*** Listed records ***

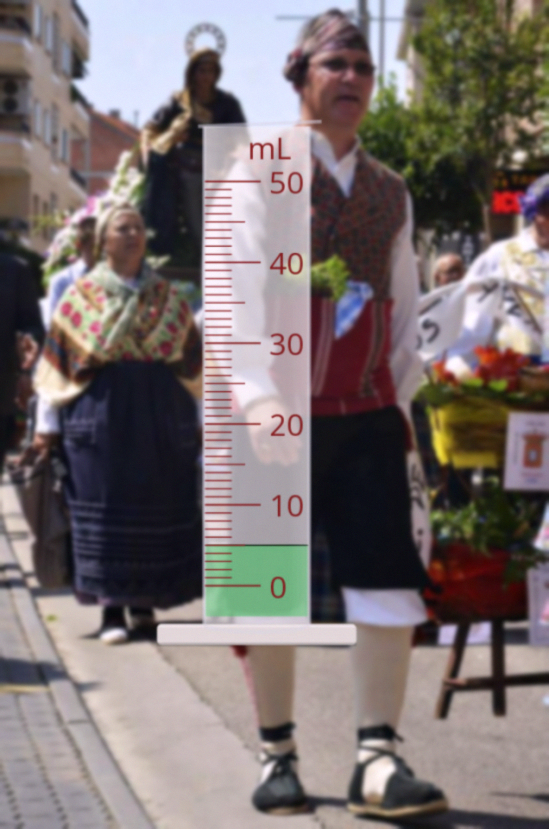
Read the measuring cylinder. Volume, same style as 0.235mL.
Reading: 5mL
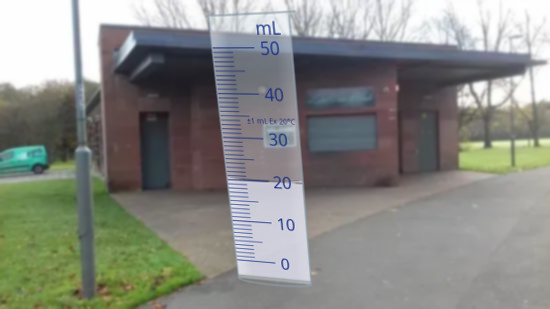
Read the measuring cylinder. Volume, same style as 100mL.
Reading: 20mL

*** End of Listed records ***
*** Listed records ***

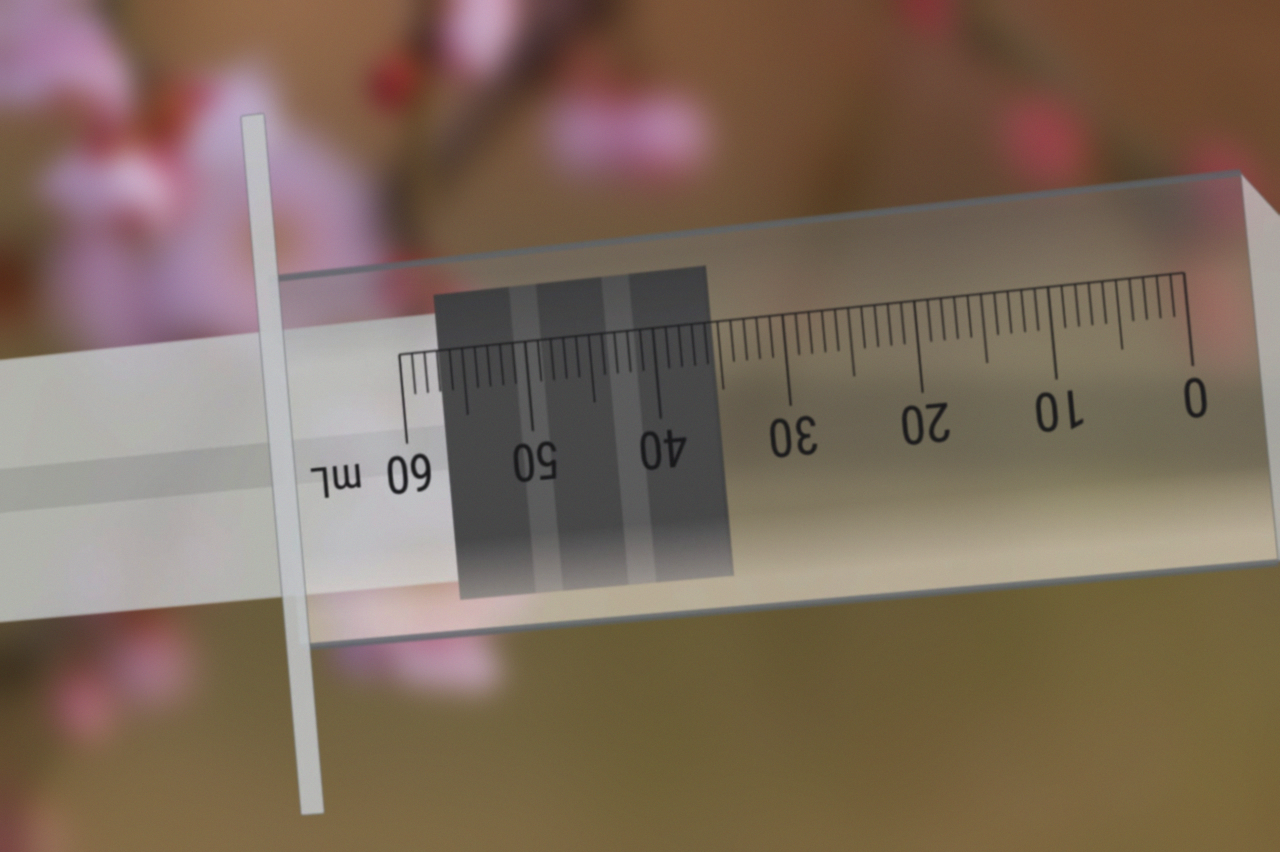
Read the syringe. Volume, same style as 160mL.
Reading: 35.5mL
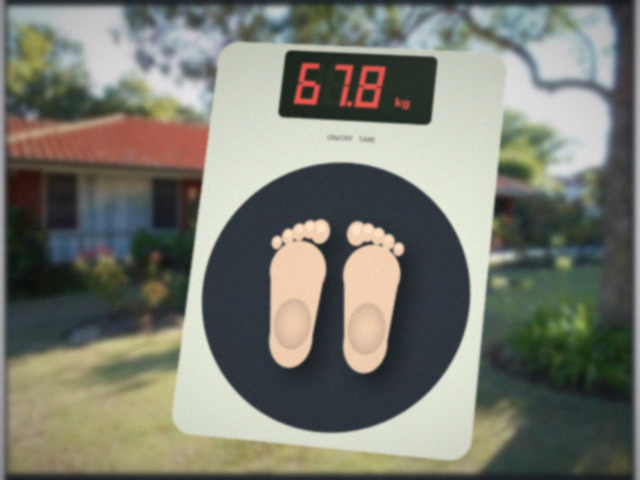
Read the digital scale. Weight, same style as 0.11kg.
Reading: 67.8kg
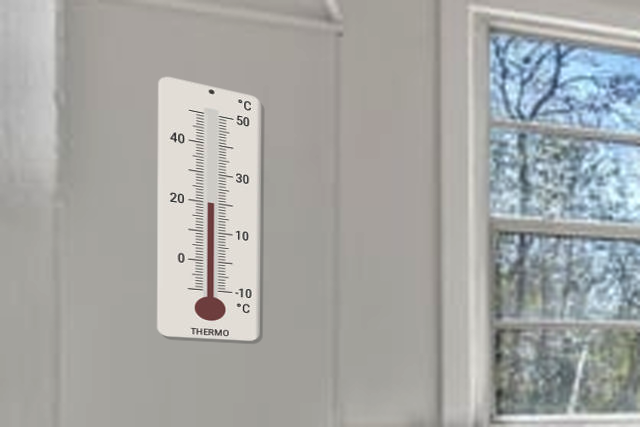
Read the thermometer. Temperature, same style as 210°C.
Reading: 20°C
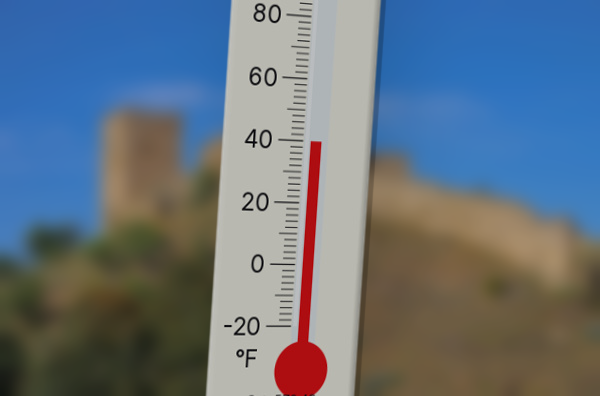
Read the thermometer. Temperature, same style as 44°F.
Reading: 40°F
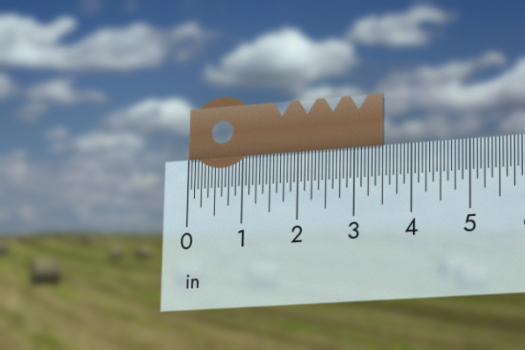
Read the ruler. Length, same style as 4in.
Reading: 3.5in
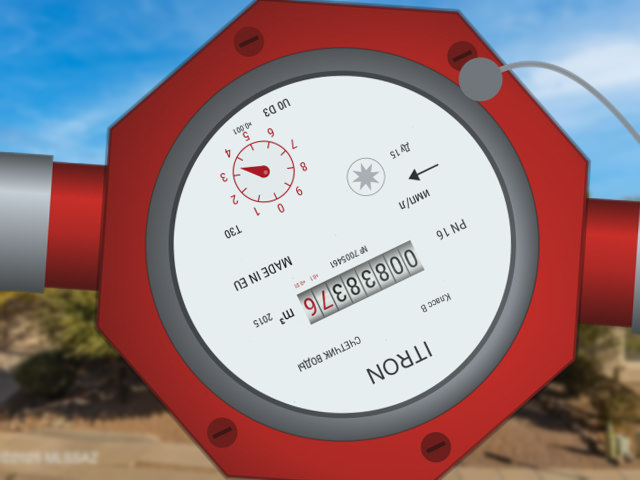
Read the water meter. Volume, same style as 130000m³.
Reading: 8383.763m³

*** End of Listed records ***

* [Problem to work on]
Copy the material word for word, from the line containing "Read the digital" through the line containing "Reading: 8383.763m³", both included. Leave out the pictures.

* [Task solution]
Read the digital scale. Weight, same style as 0.11kg.
Reading: 67.8kg
Read the thermometer. Temperature, same style as 210°C.
Reading: 20°C
Read the thermometer. Temperature, same style as 44°F.
Reading: 40°F
Read the ruler. Length, same style as 4in.
Reading: 3.5in
Read the water meter. Volume, same style as 130000m³.
Reading: 8383.763m³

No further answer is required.